Lessons learnt from this use case include (a) difficulty in modeling constructs with existentials, when in fact, what is needed is more analogous to a description graph [11], (b) difficulty in applying generic ontologies to semantic search, (c) need for a combination of OWL as well as IR techniques to improve coverage in semantic search, (d) need for expressive reasoning over Aboxes, but inexpressive reasoning on Tboxes.
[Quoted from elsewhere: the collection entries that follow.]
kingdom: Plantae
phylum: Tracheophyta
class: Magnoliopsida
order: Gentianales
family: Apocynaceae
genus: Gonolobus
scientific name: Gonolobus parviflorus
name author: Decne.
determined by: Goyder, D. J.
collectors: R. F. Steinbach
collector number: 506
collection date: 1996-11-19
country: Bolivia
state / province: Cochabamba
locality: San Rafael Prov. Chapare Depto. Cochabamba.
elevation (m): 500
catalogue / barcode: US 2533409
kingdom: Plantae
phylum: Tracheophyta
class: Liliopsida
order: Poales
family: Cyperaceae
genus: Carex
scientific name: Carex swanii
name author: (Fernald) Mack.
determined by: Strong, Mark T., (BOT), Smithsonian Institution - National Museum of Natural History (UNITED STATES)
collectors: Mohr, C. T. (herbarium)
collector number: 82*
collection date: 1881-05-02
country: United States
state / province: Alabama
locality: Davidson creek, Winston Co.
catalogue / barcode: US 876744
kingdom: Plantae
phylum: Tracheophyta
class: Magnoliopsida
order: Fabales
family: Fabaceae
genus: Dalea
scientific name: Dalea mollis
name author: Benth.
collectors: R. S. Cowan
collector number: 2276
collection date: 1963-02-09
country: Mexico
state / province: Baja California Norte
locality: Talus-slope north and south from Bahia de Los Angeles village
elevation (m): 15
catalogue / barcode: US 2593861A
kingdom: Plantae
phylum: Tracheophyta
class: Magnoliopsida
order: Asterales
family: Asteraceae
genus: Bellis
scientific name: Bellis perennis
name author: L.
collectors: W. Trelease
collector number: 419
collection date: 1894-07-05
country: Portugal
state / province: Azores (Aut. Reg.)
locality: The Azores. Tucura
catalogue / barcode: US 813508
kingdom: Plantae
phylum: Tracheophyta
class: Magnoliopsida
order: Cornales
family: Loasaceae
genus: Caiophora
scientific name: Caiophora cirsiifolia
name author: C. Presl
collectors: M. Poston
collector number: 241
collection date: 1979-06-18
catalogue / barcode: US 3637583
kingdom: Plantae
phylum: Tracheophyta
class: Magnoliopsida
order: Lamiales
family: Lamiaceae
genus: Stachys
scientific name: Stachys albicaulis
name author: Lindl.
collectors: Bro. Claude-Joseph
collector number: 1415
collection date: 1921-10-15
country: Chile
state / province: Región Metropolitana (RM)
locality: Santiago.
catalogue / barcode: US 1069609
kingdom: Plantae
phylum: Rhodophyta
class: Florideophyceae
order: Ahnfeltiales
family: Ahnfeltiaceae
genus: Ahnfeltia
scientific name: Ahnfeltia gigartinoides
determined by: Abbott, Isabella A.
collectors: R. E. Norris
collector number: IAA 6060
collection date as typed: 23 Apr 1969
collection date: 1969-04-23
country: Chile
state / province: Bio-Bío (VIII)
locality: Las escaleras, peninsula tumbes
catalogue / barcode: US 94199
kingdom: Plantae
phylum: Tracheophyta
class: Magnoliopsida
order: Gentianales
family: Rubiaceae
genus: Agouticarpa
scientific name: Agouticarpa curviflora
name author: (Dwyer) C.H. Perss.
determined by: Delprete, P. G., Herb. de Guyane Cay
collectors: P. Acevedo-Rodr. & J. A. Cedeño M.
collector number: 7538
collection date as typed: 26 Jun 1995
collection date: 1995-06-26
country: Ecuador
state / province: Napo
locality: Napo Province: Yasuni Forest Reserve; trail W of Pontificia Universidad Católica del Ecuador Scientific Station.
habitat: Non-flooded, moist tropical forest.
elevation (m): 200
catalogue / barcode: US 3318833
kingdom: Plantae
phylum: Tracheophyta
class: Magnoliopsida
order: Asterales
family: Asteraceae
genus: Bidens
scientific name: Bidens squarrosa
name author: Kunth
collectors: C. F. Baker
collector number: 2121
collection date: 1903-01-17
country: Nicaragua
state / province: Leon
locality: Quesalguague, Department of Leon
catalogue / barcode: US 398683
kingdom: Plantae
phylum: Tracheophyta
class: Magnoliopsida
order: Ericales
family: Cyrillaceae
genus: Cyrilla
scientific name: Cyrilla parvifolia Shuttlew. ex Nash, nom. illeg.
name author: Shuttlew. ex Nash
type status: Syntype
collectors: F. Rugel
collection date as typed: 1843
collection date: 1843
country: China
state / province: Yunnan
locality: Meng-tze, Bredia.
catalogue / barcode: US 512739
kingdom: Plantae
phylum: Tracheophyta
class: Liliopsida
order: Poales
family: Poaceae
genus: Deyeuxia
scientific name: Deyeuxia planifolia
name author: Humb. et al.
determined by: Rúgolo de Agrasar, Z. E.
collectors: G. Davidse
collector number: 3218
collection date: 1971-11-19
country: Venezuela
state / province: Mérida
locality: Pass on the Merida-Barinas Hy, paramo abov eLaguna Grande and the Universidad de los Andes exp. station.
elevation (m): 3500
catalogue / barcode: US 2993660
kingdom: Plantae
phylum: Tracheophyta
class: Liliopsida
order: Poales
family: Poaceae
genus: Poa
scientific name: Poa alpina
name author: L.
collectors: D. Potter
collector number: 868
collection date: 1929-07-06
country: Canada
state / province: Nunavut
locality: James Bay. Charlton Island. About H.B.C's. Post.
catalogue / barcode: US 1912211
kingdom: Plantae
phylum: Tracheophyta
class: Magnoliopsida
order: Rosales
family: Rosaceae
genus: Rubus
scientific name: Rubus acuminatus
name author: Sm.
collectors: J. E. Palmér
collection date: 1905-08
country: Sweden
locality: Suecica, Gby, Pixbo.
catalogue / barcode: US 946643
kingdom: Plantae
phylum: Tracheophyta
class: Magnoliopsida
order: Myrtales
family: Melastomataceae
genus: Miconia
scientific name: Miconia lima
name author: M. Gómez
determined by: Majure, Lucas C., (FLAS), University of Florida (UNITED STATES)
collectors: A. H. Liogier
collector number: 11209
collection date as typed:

A key problem in statistical natural language processing is that it is frequently error prone. It is not uncommon for machine learners for example to make errors in typing George Bush International Airport as a person. Yet, such typing is critical to organizing the vast web of unstructured information into structured, computable information. We explored the use of OWL ontologies in quickly discovering such typing errors in statistical natural language processing [12]. The core idea was to exploit simple domain and range constraints along with disjointness axioms to locate typing errors. As an example, if the George Bush International Airport is associated with a property such as is hub of, then from a domain restriction, one can infer that it is an airport. Furthermore, because Airport and Person are disjoint, this would be isolated as a typing error. A problem in applying such techniques in a large scale to text is the difficulty in creating and maintaining such ontologies. We've explored using simple statistics on large datasets such as Freebase and DBpedia to automatically construct large sets of fuzzy domain, range, and disjointness axioms, and explored the validity of applying these constraints to the linked open dataset to infer new types and pinpoint inaccuracies in typing in Freebase or DBpedia [13]. Most of this type of reasoning is however relatively inexpressive, and probabilistic in nature.
Product data tends to be organized in deep hierarchies, with many different hierarchies to represent derived attributes of the data. As one example, retailers organize products into location hierarchies (often to the point of a particular store on a shelf), and often want to inherit attributes for products, but also be able to override these attributes (e.g., override the default price for a particular location). OWL reasoning did not really fit the requirements of master data management.
At least in the use cases we have seen, the emphasis in real world appears to be more in terms of fast, highly scalable reasoning over relatively inexpressive knowledge bases. When more expressive reasoning is required, it appears that the pragmatic expectations of database-like queries outweigh need for completeness. Furthermore, many of the more expressive ontologies seem to use existentials to model elements that might be better modeled using description graphs.